To-do item: Show every line in the records below that contains the word "slagborrmaskinen".

Data under study:
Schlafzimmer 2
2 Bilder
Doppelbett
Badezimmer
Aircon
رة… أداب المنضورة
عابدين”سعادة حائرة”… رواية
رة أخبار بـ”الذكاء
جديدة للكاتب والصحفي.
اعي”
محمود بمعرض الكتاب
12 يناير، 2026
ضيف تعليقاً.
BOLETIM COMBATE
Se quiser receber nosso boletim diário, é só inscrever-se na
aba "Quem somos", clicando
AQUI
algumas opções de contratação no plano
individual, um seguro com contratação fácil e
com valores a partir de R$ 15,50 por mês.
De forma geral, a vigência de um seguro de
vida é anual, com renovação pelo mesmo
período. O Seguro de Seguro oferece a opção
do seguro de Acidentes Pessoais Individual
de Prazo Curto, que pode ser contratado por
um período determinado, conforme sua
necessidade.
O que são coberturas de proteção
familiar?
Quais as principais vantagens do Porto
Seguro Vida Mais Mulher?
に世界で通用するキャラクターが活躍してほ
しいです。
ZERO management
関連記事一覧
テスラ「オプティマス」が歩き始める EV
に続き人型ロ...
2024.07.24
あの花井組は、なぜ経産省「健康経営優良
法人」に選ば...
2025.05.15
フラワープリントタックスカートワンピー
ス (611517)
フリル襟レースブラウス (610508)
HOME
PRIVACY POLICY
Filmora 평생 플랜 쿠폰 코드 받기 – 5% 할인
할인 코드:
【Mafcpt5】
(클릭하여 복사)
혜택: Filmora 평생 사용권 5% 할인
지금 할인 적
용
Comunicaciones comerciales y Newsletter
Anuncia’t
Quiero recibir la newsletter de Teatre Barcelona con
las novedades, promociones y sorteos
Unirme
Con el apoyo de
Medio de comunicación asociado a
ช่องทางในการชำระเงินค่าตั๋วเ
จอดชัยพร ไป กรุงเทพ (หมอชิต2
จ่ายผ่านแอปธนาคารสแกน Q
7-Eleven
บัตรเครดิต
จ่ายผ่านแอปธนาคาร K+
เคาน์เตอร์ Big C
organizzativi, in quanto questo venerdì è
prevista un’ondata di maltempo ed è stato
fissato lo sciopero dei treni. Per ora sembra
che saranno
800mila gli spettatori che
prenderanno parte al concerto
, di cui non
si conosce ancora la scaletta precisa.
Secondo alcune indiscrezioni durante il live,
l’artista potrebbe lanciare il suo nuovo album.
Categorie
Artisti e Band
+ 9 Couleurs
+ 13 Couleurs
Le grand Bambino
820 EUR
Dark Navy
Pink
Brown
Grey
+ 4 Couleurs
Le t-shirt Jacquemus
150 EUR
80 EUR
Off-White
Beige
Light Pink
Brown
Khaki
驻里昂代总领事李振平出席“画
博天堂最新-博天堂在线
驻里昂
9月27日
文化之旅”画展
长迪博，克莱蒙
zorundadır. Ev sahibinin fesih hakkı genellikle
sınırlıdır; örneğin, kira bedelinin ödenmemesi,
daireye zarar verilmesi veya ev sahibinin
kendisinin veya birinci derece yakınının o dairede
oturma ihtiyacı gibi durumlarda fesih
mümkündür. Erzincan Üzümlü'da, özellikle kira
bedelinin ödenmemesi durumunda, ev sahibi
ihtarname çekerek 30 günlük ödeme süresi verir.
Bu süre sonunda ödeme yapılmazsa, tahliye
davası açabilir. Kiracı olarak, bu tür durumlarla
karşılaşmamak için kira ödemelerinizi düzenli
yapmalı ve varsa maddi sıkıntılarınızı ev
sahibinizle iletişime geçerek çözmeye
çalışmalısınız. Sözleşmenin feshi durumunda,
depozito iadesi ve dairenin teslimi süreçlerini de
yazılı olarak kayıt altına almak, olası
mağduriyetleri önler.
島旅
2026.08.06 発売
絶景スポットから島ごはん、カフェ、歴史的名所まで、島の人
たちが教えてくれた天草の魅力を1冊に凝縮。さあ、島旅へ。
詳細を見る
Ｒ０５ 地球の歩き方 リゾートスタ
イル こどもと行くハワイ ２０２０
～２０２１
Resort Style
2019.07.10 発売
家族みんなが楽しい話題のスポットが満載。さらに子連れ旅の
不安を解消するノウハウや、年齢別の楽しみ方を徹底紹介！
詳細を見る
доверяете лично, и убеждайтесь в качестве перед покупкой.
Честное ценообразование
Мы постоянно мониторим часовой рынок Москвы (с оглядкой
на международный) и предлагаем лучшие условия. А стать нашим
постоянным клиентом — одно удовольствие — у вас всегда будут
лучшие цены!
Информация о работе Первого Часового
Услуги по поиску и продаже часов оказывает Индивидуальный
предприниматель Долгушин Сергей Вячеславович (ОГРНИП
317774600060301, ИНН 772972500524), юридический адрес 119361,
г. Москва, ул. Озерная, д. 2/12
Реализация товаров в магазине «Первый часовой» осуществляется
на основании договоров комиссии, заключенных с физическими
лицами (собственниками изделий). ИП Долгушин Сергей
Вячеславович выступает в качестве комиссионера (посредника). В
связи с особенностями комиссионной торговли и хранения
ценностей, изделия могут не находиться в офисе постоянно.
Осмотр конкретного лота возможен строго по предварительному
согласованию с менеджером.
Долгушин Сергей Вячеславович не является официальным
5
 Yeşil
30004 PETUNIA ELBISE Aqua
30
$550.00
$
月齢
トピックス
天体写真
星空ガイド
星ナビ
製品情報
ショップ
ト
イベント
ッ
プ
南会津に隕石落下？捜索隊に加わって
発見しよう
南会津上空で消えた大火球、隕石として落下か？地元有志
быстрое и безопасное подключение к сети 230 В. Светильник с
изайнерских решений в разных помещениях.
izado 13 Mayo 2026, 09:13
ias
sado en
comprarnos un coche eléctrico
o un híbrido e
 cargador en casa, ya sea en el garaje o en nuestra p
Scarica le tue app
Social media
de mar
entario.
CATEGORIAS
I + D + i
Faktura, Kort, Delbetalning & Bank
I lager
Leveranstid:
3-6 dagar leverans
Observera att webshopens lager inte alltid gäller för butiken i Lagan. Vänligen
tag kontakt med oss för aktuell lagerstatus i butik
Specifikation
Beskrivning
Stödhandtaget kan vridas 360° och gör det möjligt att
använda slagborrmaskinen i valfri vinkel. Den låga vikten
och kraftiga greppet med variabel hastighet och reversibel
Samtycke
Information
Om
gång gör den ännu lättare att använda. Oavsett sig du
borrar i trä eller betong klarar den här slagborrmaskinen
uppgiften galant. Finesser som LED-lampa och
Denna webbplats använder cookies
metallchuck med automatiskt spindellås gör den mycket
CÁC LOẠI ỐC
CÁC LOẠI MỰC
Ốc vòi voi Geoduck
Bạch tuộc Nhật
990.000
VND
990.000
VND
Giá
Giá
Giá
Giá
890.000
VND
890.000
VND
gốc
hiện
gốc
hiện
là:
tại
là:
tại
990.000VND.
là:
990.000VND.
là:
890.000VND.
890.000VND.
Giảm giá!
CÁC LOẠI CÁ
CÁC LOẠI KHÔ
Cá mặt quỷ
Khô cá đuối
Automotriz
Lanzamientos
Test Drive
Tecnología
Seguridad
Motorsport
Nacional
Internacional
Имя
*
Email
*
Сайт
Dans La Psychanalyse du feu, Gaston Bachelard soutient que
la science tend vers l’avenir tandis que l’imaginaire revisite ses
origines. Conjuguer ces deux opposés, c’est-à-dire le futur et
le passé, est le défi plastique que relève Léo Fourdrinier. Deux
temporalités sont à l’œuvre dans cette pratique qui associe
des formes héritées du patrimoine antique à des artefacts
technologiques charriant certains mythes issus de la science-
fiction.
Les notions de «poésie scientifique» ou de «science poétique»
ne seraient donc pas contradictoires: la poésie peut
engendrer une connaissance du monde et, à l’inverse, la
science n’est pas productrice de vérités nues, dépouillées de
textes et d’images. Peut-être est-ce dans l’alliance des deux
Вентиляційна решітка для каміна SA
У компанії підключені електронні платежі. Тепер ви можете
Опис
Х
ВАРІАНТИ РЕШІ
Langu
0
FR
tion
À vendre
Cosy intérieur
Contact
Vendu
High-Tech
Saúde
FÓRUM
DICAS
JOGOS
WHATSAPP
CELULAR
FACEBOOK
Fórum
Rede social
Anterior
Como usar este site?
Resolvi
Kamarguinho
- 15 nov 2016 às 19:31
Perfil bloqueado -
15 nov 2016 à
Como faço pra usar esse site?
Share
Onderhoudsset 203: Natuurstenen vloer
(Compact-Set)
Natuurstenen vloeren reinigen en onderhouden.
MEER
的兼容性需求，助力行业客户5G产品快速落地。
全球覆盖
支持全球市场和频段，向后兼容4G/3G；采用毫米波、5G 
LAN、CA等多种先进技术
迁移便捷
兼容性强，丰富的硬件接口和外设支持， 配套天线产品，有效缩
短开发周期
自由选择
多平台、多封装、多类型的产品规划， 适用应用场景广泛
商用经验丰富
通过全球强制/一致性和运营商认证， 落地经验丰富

Exercise solution:
använda slagborrmaskinen i valfri vinkel. Den låga vikten
borrar i trä eller betong klarar den här slagborrmaskinen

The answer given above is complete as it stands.